Hmmmmmmmmm..... where to begin? I'll start with the positives. Blake Bortles is the elephant in the room. He stands out amongst everyone else on the field. He is a big, strong guy and is a force in the pocket. Throughout the game, he did not deal with much pressure. When he did, it did not phase him; Bortles would stand in the pocket and deliver while also showing instinct when it came to leaving the pocket and when to step up and throw. Blake has a big arm even if he only showed it in spurts tonight. His deep balls are wondrous and he is better than Bridgewater in this regard. Bortles does have the arm strength to make every throw. When he runs, he is durable enough to take a tackle and fall forward for a few extra yards rather than sliding. Additionally, he shows great vision and straight line speed.
The negatives? Bortles plays in a gimmicky offense (if someone tells you he plays in a pro style offense, shake your head, laugh and walk away) that could be masking his flaws. This offense does make it hard to get a correct read on him. He ran the same plays over AND over AND over AND over again: zone read, screen, quick passes (slants, curls, etc.), and the occasional deep pass.
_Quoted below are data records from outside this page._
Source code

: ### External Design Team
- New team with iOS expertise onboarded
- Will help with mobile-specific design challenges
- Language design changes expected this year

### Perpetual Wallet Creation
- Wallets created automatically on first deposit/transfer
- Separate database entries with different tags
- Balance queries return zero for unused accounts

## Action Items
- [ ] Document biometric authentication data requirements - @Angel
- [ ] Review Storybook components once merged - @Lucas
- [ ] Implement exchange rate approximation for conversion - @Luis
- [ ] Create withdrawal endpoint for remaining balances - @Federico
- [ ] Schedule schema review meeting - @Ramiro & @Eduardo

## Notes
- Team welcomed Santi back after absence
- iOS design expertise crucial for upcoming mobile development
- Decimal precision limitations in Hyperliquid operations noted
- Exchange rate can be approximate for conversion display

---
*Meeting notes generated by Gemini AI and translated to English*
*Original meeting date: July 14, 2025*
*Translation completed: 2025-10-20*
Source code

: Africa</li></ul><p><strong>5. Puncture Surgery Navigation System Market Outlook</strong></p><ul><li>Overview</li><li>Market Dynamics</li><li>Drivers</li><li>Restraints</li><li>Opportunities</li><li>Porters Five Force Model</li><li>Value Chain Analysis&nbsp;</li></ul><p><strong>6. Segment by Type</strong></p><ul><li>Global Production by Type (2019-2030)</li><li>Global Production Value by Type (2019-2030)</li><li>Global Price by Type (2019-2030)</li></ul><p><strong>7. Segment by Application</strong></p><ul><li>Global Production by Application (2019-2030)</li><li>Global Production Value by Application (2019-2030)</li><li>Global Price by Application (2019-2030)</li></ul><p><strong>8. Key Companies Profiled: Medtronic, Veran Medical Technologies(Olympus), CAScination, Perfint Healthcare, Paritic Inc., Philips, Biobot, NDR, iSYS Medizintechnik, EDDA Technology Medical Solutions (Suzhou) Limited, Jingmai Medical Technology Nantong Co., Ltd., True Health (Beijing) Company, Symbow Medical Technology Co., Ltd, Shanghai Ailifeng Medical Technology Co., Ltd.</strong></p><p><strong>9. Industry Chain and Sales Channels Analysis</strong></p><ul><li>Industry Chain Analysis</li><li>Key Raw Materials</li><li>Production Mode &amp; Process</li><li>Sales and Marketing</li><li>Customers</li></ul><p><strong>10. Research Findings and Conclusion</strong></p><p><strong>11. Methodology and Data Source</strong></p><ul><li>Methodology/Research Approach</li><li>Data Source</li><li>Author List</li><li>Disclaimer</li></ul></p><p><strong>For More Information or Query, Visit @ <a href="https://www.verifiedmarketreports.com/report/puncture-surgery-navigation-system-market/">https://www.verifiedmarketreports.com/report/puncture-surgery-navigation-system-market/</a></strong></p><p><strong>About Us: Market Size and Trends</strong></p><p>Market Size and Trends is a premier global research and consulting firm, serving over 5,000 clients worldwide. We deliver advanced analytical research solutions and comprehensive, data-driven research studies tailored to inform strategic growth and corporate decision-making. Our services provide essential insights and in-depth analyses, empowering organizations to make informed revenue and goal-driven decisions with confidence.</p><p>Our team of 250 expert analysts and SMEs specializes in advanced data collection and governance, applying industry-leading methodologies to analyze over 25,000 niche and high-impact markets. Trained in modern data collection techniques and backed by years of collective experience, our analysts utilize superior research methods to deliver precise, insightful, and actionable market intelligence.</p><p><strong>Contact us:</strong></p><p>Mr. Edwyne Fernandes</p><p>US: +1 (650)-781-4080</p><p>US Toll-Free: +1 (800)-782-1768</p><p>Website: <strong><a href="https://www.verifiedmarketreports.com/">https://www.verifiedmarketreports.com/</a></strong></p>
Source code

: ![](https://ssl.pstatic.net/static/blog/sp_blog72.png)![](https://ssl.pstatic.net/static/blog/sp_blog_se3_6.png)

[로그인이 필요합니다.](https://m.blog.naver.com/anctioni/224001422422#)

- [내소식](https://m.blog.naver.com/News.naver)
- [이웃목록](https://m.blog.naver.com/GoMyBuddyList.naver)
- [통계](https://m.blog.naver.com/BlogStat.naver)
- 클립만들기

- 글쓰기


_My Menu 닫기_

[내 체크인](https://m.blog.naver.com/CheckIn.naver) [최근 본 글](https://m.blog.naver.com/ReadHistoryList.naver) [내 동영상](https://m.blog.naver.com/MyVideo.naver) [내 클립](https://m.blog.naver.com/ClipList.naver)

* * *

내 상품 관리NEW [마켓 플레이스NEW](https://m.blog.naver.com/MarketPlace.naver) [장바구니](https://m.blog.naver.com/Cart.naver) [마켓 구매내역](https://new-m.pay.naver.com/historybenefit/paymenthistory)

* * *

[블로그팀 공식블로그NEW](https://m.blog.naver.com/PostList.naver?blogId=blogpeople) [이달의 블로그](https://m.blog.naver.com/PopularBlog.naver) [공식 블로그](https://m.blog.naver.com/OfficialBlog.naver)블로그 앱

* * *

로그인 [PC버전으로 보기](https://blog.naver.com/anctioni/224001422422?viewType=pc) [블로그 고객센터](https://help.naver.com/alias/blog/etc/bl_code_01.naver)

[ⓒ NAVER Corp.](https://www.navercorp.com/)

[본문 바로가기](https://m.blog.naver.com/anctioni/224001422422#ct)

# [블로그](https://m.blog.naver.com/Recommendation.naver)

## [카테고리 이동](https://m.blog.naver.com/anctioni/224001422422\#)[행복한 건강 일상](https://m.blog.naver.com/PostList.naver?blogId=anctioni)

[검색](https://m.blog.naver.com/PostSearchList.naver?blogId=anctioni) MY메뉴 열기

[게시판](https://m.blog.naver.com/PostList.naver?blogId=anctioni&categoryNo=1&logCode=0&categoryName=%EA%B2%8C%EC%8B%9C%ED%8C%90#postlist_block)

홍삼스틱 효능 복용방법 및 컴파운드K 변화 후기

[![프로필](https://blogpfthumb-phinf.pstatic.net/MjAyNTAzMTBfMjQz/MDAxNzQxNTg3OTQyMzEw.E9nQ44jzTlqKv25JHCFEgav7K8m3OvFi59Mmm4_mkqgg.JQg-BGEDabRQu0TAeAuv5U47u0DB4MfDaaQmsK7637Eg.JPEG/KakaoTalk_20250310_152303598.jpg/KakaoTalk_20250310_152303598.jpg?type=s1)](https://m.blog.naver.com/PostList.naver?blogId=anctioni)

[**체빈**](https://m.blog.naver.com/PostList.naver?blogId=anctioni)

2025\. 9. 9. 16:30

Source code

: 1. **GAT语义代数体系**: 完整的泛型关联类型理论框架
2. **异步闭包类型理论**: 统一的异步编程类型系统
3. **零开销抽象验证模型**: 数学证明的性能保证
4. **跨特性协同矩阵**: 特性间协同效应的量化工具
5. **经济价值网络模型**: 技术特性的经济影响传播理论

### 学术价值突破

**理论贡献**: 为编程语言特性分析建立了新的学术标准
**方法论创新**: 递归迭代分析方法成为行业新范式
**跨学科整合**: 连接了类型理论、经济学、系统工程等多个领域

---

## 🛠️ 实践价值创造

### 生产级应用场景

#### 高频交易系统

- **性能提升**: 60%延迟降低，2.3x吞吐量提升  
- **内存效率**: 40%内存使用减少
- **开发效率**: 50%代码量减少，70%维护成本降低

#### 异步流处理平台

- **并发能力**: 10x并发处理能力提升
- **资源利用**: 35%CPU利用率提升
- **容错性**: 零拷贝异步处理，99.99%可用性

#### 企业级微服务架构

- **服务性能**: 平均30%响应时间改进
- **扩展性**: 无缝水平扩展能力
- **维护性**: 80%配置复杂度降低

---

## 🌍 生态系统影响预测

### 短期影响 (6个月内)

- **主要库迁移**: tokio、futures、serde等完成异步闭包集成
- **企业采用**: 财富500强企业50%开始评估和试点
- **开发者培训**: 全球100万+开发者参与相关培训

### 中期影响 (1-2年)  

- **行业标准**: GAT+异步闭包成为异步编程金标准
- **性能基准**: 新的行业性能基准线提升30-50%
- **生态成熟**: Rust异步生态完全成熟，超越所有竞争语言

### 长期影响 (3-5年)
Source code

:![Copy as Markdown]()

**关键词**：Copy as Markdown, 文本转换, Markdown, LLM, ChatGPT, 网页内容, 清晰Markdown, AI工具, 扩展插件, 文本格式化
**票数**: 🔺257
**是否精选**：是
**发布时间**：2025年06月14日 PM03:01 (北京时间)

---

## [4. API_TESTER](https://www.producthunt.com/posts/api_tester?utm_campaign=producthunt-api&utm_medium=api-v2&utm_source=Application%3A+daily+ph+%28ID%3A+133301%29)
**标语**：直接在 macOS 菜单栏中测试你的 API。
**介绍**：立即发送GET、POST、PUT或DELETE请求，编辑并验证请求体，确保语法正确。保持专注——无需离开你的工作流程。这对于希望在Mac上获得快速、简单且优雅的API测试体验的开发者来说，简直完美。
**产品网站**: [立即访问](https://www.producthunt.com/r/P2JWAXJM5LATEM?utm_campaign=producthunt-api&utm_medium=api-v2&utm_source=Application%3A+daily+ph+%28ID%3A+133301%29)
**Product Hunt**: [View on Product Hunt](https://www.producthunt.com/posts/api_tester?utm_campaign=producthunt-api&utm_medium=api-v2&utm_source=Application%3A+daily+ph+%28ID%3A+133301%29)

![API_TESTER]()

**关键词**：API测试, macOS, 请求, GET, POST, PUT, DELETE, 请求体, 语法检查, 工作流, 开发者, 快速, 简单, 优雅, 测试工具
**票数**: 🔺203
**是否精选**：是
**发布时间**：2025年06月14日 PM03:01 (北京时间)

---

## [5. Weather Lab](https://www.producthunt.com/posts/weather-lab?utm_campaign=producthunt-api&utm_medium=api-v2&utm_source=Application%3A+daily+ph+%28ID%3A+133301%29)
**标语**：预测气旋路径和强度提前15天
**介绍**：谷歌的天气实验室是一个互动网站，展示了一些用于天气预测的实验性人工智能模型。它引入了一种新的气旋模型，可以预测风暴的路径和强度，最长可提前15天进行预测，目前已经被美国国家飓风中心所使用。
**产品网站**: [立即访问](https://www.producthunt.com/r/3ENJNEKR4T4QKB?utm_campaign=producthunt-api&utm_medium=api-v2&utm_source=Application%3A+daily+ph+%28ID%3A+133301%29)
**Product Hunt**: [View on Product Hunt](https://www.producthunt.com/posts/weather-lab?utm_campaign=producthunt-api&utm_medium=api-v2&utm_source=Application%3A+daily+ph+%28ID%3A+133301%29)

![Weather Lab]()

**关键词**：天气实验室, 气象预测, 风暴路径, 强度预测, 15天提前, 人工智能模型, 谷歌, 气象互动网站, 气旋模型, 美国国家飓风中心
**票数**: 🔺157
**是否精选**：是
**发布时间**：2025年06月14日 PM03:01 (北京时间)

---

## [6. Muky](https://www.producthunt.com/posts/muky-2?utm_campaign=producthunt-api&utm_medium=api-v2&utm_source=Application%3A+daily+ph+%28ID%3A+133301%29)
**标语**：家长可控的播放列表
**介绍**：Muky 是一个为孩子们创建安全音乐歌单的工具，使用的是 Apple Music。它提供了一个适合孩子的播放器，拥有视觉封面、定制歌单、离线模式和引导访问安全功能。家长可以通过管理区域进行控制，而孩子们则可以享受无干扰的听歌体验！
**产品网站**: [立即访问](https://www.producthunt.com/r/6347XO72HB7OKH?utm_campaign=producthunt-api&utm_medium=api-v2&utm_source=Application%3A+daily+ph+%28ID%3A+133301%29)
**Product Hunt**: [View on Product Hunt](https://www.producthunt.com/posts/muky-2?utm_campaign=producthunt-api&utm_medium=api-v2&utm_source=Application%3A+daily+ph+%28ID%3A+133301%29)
Whoever drafts him will have to get him caught up to speed and teach him how to run a real offense. When he is in the pocket and has to move from pressure, he is heavy-footed. I don't know if he has any real quarterback instincts outside of when to run or stay in the pocket, because everything seems forced in this offense. Additionally, Bortles needs to work on his accuracy and placing the ball in better spots for his receivers.
To me, he is a lab experiment where two mad scientists put Joe Flacco and Ben Roethlisberger's genes in a test tube and let them duke it out. He has the size of Big Ben, but his play more resembles Wacco Flacco. Both are big strong guys who can move in the pocket and let their ability to throw the ball deep mask their inaccuracy. He is worth a first round pick, but it would be hard to justify taking him in the top five.